● **REQUIRED WORK**
A) Decide whether each statement agrees with the passage on Rejected and Returned statuses: (i) a Returned in-app purchase generally has to be changed before it is submitted again; (ii) the first in-app purchase for an app must be reviewed together with an app version; (iii) a pre-submission scan checks how App Store Connect labels the submission state. Answer yes or no for each, quoting the words of the passage that settle it.
B) Print the part of the passage on Rejected and Returned statuses that starts at "Metadata RejectedYour metadata" and ends at "resolve each one?", without changing any wording.

● **EXTRACT PROVIDED**

    Metadata RejectedYour metadata was not acceptedEdit the metadata and reply, no new build needed
    Developer RejectedYou removed your own submission from reviewResubmit when you are ready

    How do you resolve each one?

    By matching the action to the cause. For a Rejected item, open the message, identify the guideline or bug it names, make the change, and resubmit; the work is in the fix. For a Returned in-app purchase, you generally do not change the item at all. Instead, put it back into the editable state, attach it to a new app version submission, and submit them together so App Review has the binary to evaluate it against. It helps to add a note to the reviewer pointing at the in-app purchase. The mistake to avoid is editing a Returned item as if it failed review, when the real issue was that it had no binary to ride with.

    What to watch out for

    The first trap is panicking over a Returned status and rewriting a perfectly good in-app purchase, when all it needed was to be submitted with the app. The second is the root cause: the first in-app purchase for an app has to be reviewed alongside an app version, so submit them together to avoid the return in the first place. Both of these are submission-flow issues rather than security findings, so they sit apart from a pre-submission scan; a scan such as PTKD.com (https://ptkd.com) checks the binary against OWASP MASVS, which is a separate concern from how App Store Connect labels your submission state. Read the status for what it is before you act on it.

    What to take away

    • Rejected means an item was reviewed and not accepted, with feedback to address before you resubmit.

Bounding boxes with keypoints

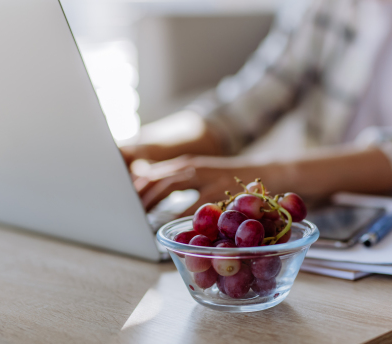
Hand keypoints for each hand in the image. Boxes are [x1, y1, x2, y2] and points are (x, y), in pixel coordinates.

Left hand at [134, 155, 265, 216]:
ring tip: (140, 217)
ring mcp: (206, 177)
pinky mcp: (220, 190)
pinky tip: (172, 226)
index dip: (136, 186)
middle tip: (128, 212)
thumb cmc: (231, 180)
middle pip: (157, 177)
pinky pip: (196, 205)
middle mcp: (193, 167)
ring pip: (170, 186)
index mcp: (187, 164)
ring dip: (153, 201)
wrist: (267, 174)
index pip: (153, 172)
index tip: (123, 201)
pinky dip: (181, 216)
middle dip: (140, 195)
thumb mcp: (202, 176)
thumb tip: (150, 190)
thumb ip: (179, 181)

● **SOLUTIONS TO THE TASKS**
A)
(i) No: "For a Returned in-app purchase, you generally do not change the item at all."
(ii) Yes: "the first in-app purchase for an app has to be reviewed alongside an app version"
(iii) No: "checks the binary against OWASP MASVS, which is a separate concern from how App Store Connect labels your submission state"

B)
Metadata RejectedYour metadata was not acceptedEdit the metadata and reply, no new build needed
    Developer RejectedYou removed your own submission from reviewResubmit when you are ready

    How do you resolve each one?